- Task directions -
Revise the part of the entries that opens with the line containing "At which label does upper_pi reach its peak?" and runs through the end of the entries, swapping "categories" for "groups" and leaving everything else unchanged. Omit the pictures from your output.

- Task inputs -
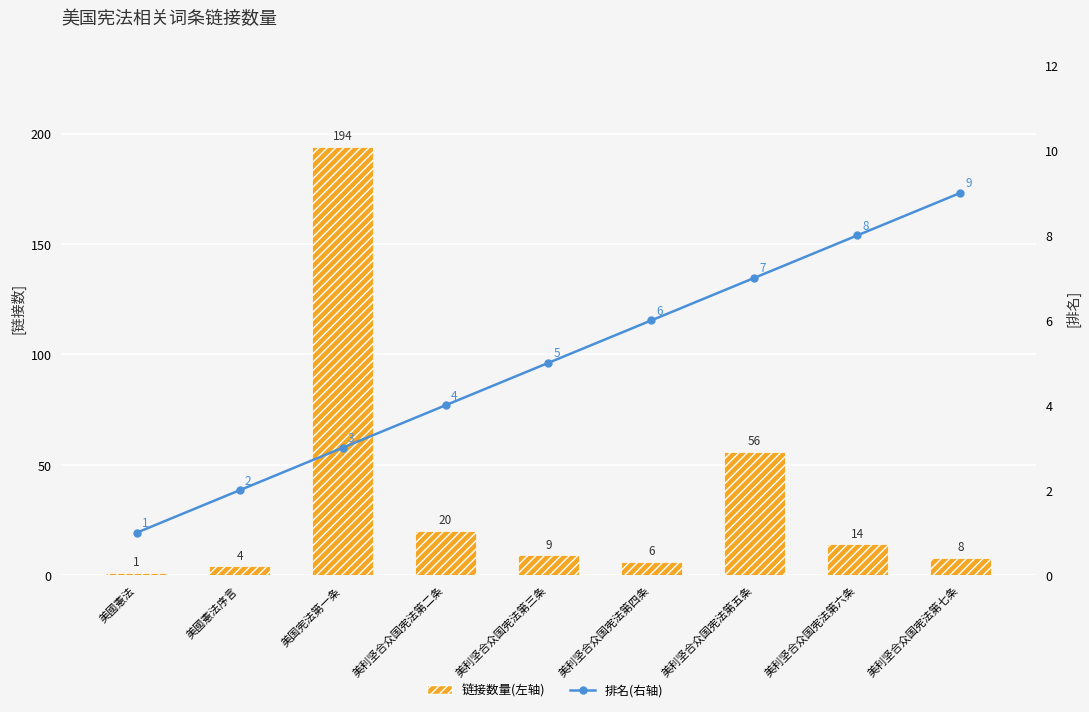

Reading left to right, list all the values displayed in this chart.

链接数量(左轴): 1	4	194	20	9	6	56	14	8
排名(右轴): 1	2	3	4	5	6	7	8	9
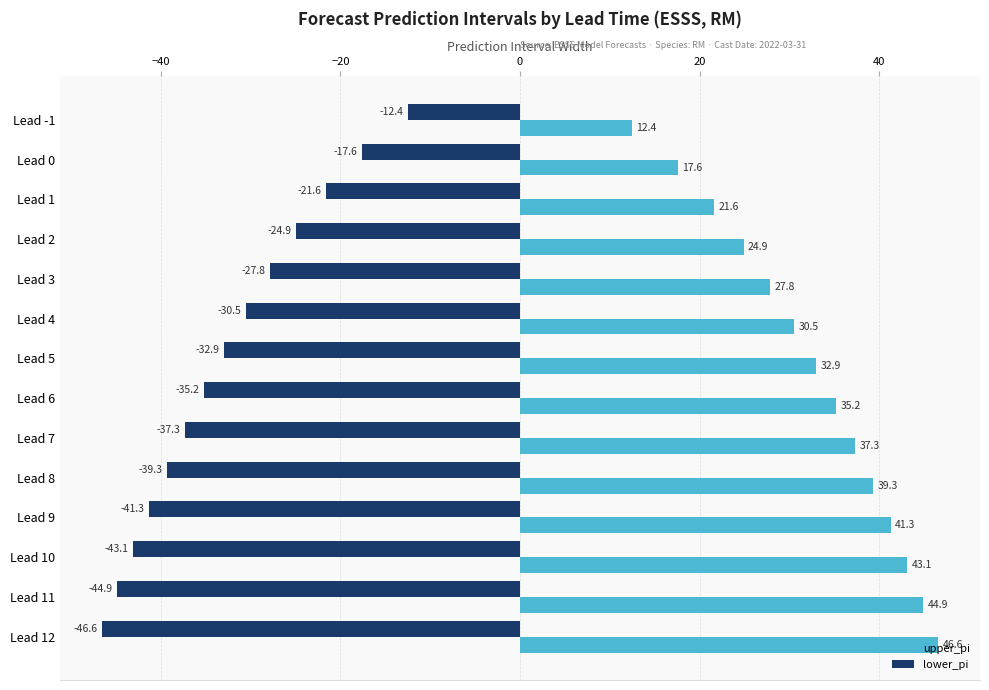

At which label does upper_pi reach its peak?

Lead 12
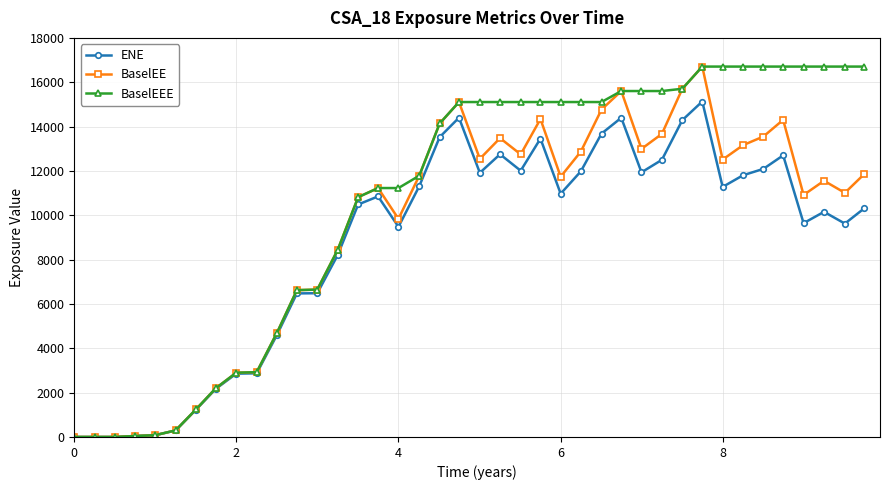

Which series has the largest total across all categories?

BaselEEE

- Answer to the exercise -
At which label does upper_pi reach its peak?

Lead 12

Which series has the largest total across all groups?

BaselEEE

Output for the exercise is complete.